Qantas updates on balance sheet

Qantas also announced it “has been able to accelerate the repair of its balance sheet and expects to finish the first half of FY22 with a materially better net debt position than it had prior to the start of Delta variant lockdowns in June” The airline said the improvement was made possible by the A$802 million sale of land in Mascot that was not core to the group’s long-term strategy and strong sales that flowed once firm opening dates for international and domestic borders were announced. Based on current forecasts, the group expects net debt to be approximately A$5.65 billion by the end of December 2021.

Liquidity levels continue to remain strong and are forecast to be approximately A$4.2 billion by the end of the current half. This includes cash of A$2.6 billion and A$1.6 billion of undrawn debt facilities.
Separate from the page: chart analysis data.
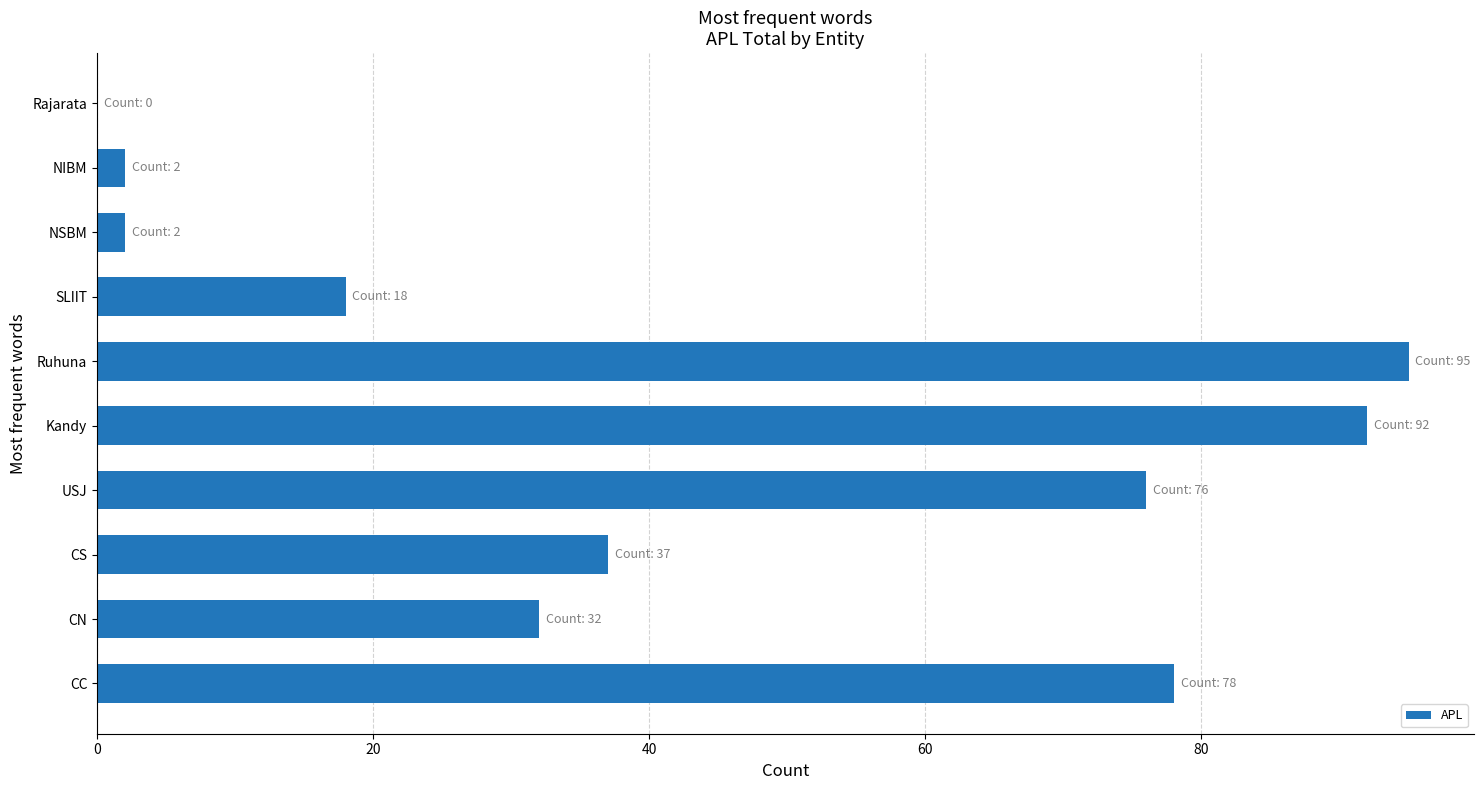

What is the change in value from Kandy to Rajarata?

-92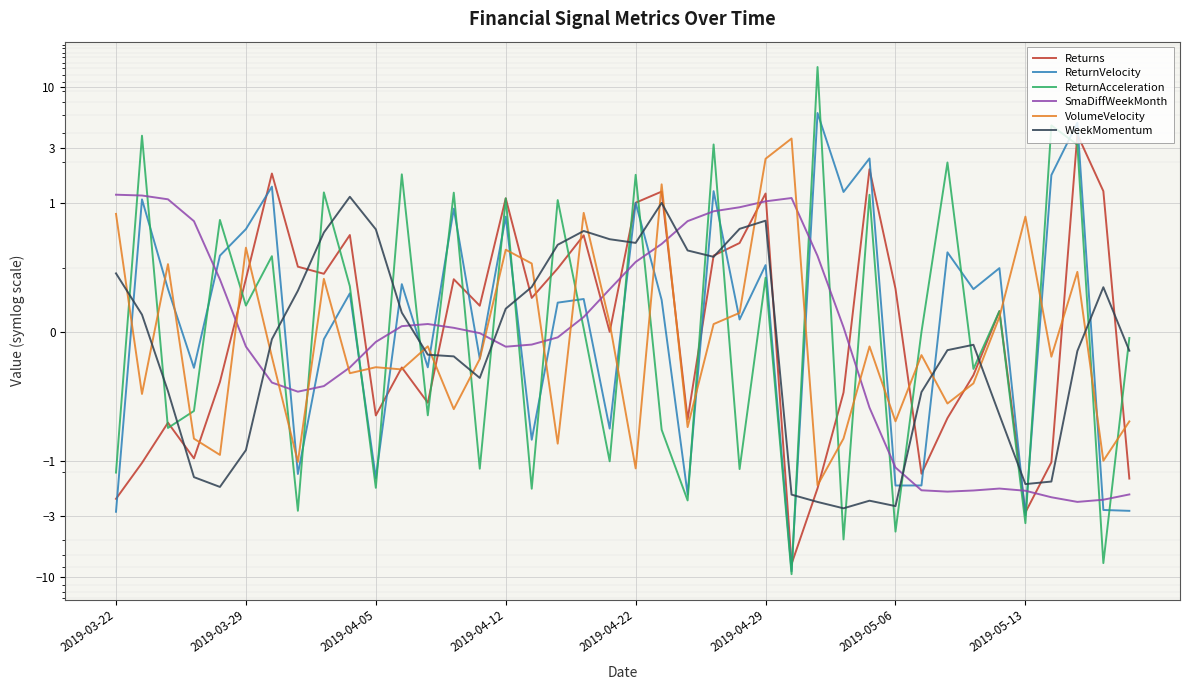

Rank the series by their maximum value, from lowest to highest.

WeekMomentum, SmaDiffWeekMonth, VolumeVelocity, Returns, ReturnVelocity, ReturnAcceleration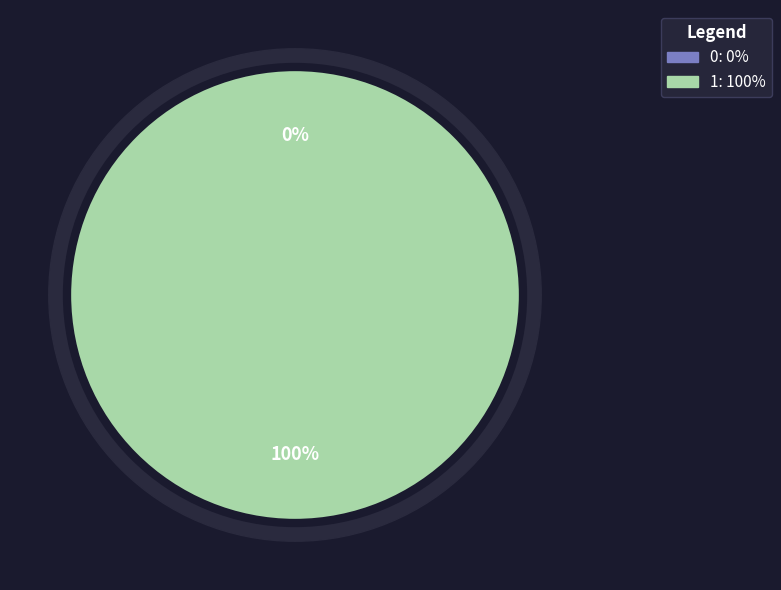

Between 0 and 1, which is larger?

1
The group has maintained its Baa2 investment grade credit rating.

While the recent boost in travel activity has partially offset the material impact from months of lockdowns, the group nonetheless anticipates a significant loss in the first half. Assuming no further lockdowns or significant travel restrictions, the group expects an underlying EBITDA loss for the first half of FY22 in the range of A$250 million to $300 million. When compared to the prior corresponding period, this reflects stranded costs due to sudden lockdowns and a lower level of aircraft hibernation to facilitate a faster ramp-up based on the national recovery roadmap. Once non-cash depreciation and amortisation costs are included, the 1H FY22 underlying EBIT loss is expected to exceed A$1.1 billion.